Orthos does not notice how his words generate another exchange of glances between Hane and Atreus, or its alarm.
“I’d like someone to please explain to me this theory that the Lyceans are discussing in their club,” says Holmes.
Holmes is, I realize with a start, the only exception to the class-gold guest list. Either consciously or not, he flicks his wrist as he speaks, so that his sleeve covers his silver wristband.
Hane speaks first, her tone hesitant.
“As I understand from my research department, the theory Dora refers to is one that’s cropped up on and off over the years and found a small resurgence recently because of the pressures on our fleet to spark. The usual blood-supremacy argument about dragonriding families, based on the Aurelian Cycle. Because it depicts dragonlords as godlike, the theory would say that there’s a blood difference, a blood superiority, between the dragonborn and their subjects. Of course it’s a completely—unsubtle—reading of the text . . .”
There is distaste in Hane’s tone.
“And how is that?” Mithrides asks icily.
Lee’s voice is quiet, but he has no difficulty drawing the attention of the table, even though he’s speaking for the first time.
“Because the hubris of the first Aurelians was their downfall. You could just as easily read the Aurelian Cycle as a condemnation of the dragonlords.” Lee nods at Atreus, acknowledging the interpretation that we have discussed in class, and then adds: “You could even read it as a condemnation of dragon-riding itself.”
> This last part is an extrapolation Lee seems to have made on his own. Atreus’s still face flickers as he studies him, the briefest trace of surprise. But Hane, nodding wordlessly in Lee’s direction, doesn’t notice.
“In recent months the theory has taken on new elements in certain circles,” she explains, “claiming specifically that dragon-born blood is tied to dragon bonding and sparking. It’s all completely unfounded, but the problem is, of course, that sparking itself remains such a mystery. What causes it? How to trigger it? We don’t know. In any case I’d thought”—here, Hane gives Dean Orthos a questioning look—“that the blood-superiority theory had only fringe popularity and that most of its proponents had been apprehended by the Reeducation Committee. I would not have known it is all the rage down in the club.”

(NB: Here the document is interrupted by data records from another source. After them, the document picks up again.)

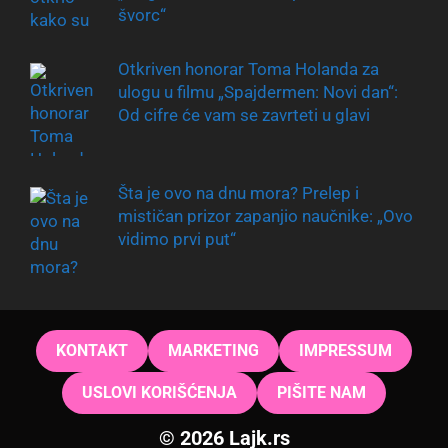
švorc“
Otkriven honorar Toma Holanda za
ulogu u filmu „Spajdermen: Novi dan“:
Od cifre će vam se zavrteti u glavi
Šta je ovo na dnu mora? Prelep i
mističan prizor zapanjio naučnike: „Ovo
vidimo prvi put“
KONTAKT
MARKETING
IMPRESSUM
USLOVI KORIŠĆENJA
PIŠITE NAM
© 2026 Lajk.rs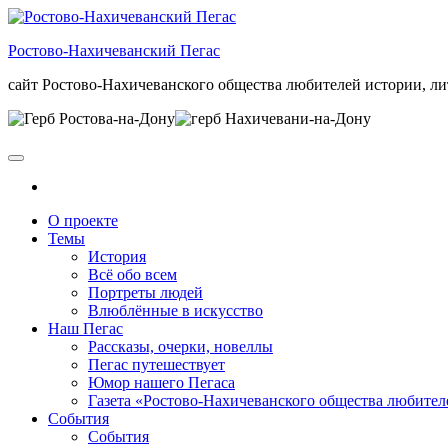
Skip
to
Ростово-Нахичеванский Пегас
the
content
сайт Ростово-Нахичеванского общества любителей истории, ли
О проекте
Темы
История
Всё обо всем
Портреты людей
Влюблённые в искусство
Наш Пегас
Рассказы, очерки, новеллы
Пегас путешествует
Юмор нашего Пегаса
Газета «Ростово-Нахичеванского общества любител
События
События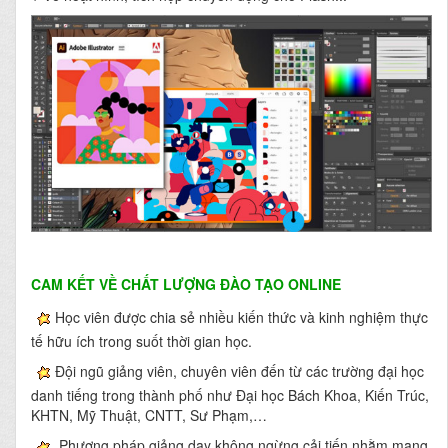
CAM KẾT VỀ CHẤT LƯỢNG ĐÀO TẠO ONLINE
Học viên được chia sẻ nhiều kiến thức và kinh nghiệm thực
tế hữu ích trong suốt thời gian học.
Đội ngũ giảng viên, chuyên viên đến từ các trường đại học
danh tiếng trong thành phố như Đại học Bách Khoa, Kiến Trúc,
KHTN, Mỹ Thuật, CNTT, Sư Phạm,…
Phương pháp giảng dạy không ngừng cải tiến nhằm mang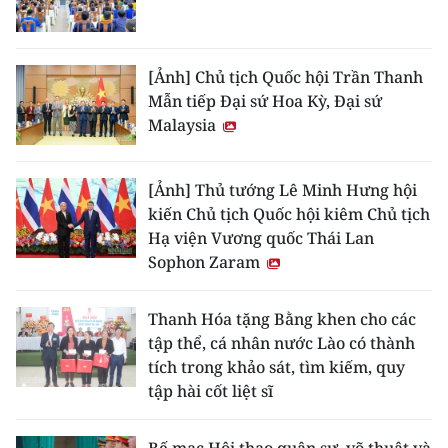
[Ảnh] Chủ tịch Quốc hội Trần Thanh
Mẫn tiếp Đại sứ Hoa Kỳ, Đại sứ
Malaysia
[Ảnh] Thủ tướng Lê Minh Hưng hội
kiến Chủ tịch Quốc hội kiêm Chủ tịch
Hạ viện Vương quốc Thái Lan
Sophon Zaram
Thanh Hóa tặng Bằng khen cho các
tập thể, cá nhân nước Lào có thành
tích trong khảo sát, tìm kiếm, quy
tập hài cốt liệt sĩ
Bế mạc Hội thao quân sự, võ thuật và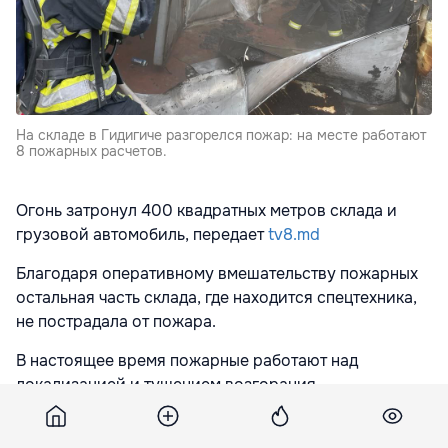
На складе в Гидигиче разгорелся пожар: на месте работают
8 пожарных расчетов.
Огонь затронул 400 квадратных метров склада и
грузовой автомобиль, передает
tv8.md
Благодаря оперативному вмешательству пожарных
остальная часть склада, где находится спецтехника,
не пострадала от пожара.
В настоящее время пожарные работают над
локализацией и тушением возгорания.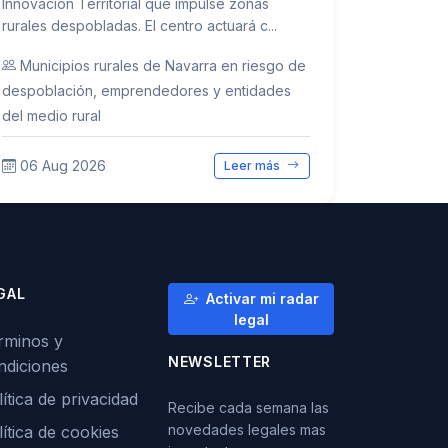
Innovación Territorial que impulse zonas
rurales despobladas. El centro actuará c...
Municipios rurales de Navarra en riesgo de
despoblación, emprendedores y entidades
del medio rural
06 Aug 2026
Leer más
GAL
Activar mi radar
legal
rminos y
NEWSLETTER
ndiciones
ítica de privacidad
Recibe cada semana las
novedades legales mas
lítica de cookies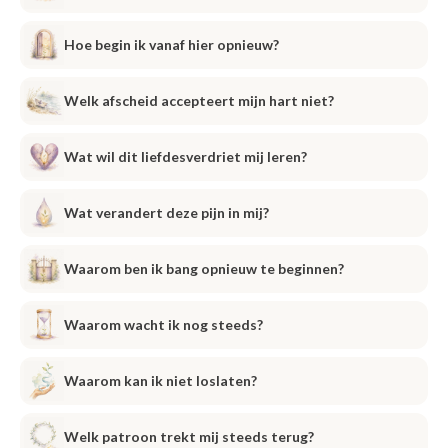
Hoe begin ik vanaf hier opnieuw?
Welk afscheid accepteert mijn hart niet?
Wat wil dit liefdesverdriet mij leren?
Wat verandert deze pijn in mij?
Waarom ben ik bang opnieuw te beginnen?
Waarom wacht ik nog steeds?
Waarom kan ik niet loslaten?
Welk patroon trekt mij steeds terug?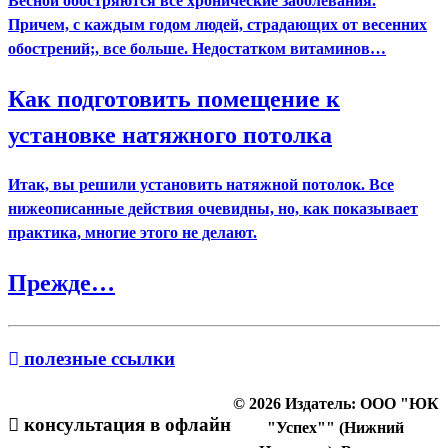
Весной обостряются все хронические заболевания.
Причем, с каждым годом людей, страдающих от весенних
обострений;, все больше. Недостатком витаминов…
Как подготовить помещение к
установке натяжного потолка
Итак, вы решили установить натяжной потолок. Все
нижеописанные действия очевидны, но, как показывает
практика, многие этого не делают.
Прежде…
полезные ссылки
© 2026 Издатель: ООО "ЮК
консультация в офлайн
"Успех"" (Нижний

Orthos shifts in his chair. He is a middle-aged man, graying, venerable, even when wearing an academic cap. At her glance he is, suddenly, full of discomfort, as if realizing that what he’d assumed was common knowledge was in fact something he has just, in fact, divulged. When he speaks, his tone is apologetic, appeasing.

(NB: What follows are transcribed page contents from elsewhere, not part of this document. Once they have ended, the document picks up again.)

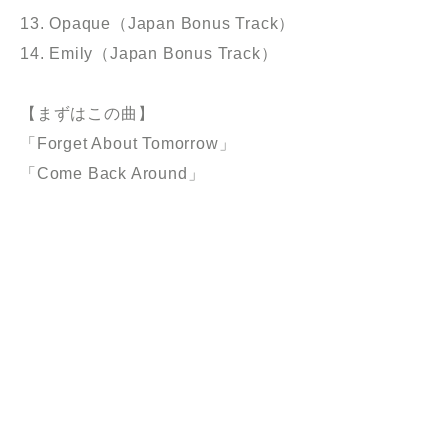
13. Opaque（Japan Bonus Track）
14. Emily（Japan Bonus Track）
【まずはこの曲】
「Forget About Tomorrow」
「Come Back Around」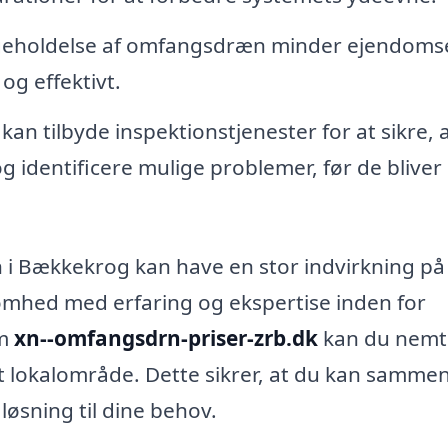
geholdelse af omfangsdræn minder ejendoms
g effektivt.
kan tilbyde inspektionstjenester for at sikre, a
 identificere mulige problemer, før de bliver
n i Bækkekrog kan have en stor indvirkning på
somhed med erfaring og ekspertise inden for
om
xn--omfangsdrn-priser-zrb.dk
kan du nemt
 dit lokalområde. Dette sikrer, at du kan samme
løsning til dine behov.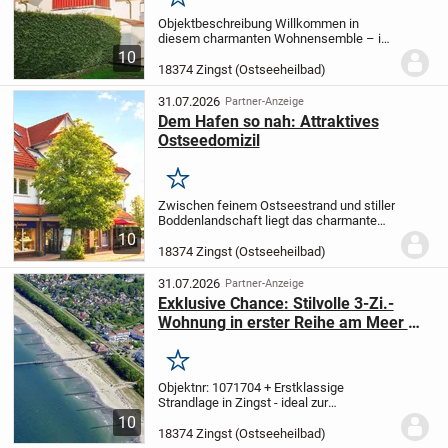
Merken
Objektbeschreibung Willkommen in
diesem charmanten Wohnensemble – im
Herzen des Ostseeheilbades Zingst.
Hier
10
genießen Sie die geschützte Lage einer
18374 Zingst (Ostseeheilbad)
ruhigen Seitenstraße, während Strand,
Ortszentrum...
31.07.2026
Partner-Anzeige
Dem Hafen so nah: Attraktives
Ostseedomizil
Merken
Zwischen feinem Ostseestrand und stiller
Boddenlandschaft liegt das charmante
Ostseeheilbad Zingst – ein Ort, an dem
10
das Rauschen der Wellen zum Alltag
18374 Zingst (Ostseeheilbad)
gehört und salzige Meeresluft die Sinne
belebt....
31.07.2026
Partner-Anzeige
Exklusive Chance: Stilvolle 3-Zi.-
Wohnung in erster Reihe am Meer mit
Eckbalkon und Ostseeblick
Merken
Objektnr: 1071704
+ Erstklassige
Strandlage in Zingst - ideal zur
Vermietung und Eigennutzung, bequem
10
per Personenaufzug erreichbar
+
18374 Zingst (Ostseeheilbad)
Besonderes Highlight ist der große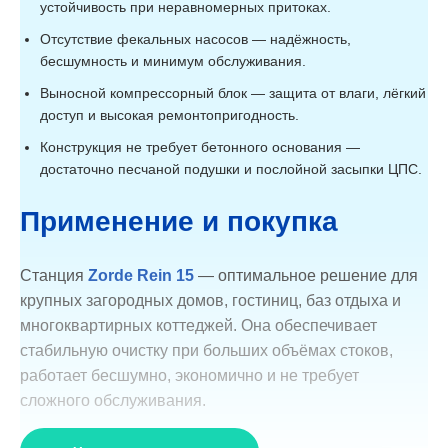
устойчивость при неравномерных притоках.
Отсутствие фекальных насосов — надёжность,
бесшумность и минимум обслуживания.
Выносной компрессорный блок — защита от влаги, лёгкий
доступ и высокая ремонтопригодность.
Конструкция не требует бетонного основания —
достаточно песчаной подушки и послойной засыпки ЦПС.
Применение и покупка
Станция
Zorde Rein 15
— оптимальное решение для
крупных загородных домов, гостиниц, баз отдыха и
многоквартирных коттеджей. Она обеспечивает
стабильную очистку при больших объёмах стоков,
работает бесшумно, экономично и не требует
сложного обслуживания.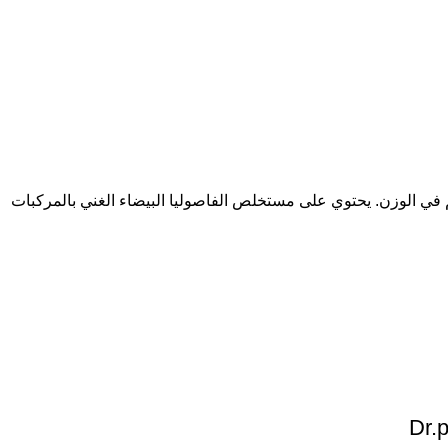
في الوزن. يحتوي على مستخلص الفاصوليا البيضاء الغني بالمركبات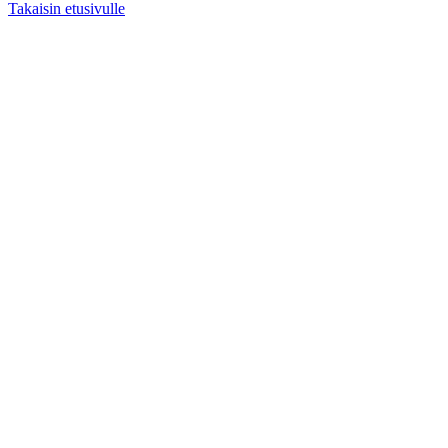
Takaisin etusivulle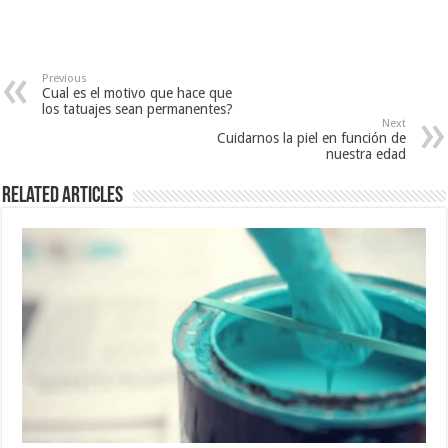
Previous
Cual es el motivo que hace que
los tatuajes sean permanentes?
Next
Cuidarnos la piel en función de
nuestra edad
Related Articles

“Well, you know how it is, Miranda,” he says. “Conspiracy theories find fertile ground where people are frightened.”
Hane takes this observation with a gracious nod of her head. “That is undoubtedly true.”
And then, when she looks up, it is at Hartley, the chairman of the Censorship Committee, who has not yet spoken. He returns her gaze with matching gravity.
Though neither speaks, it’s the first exchange in this conversation that actually alarms me. Hartley’s committee determines what literature to restrict, ban, or confiscate; an exchanged glance with him has the power to change a library’s contents.
Dora Mithrides has turned to Lee. “I take it you are studying the Aurelian Cycle? Where are you from, again?”
Lee’s lip curves. “Cheapside.”
“So you have learned Dragontongue in school.”
There is unmistakable skepticism in Mithrides’s tone. Lee nods.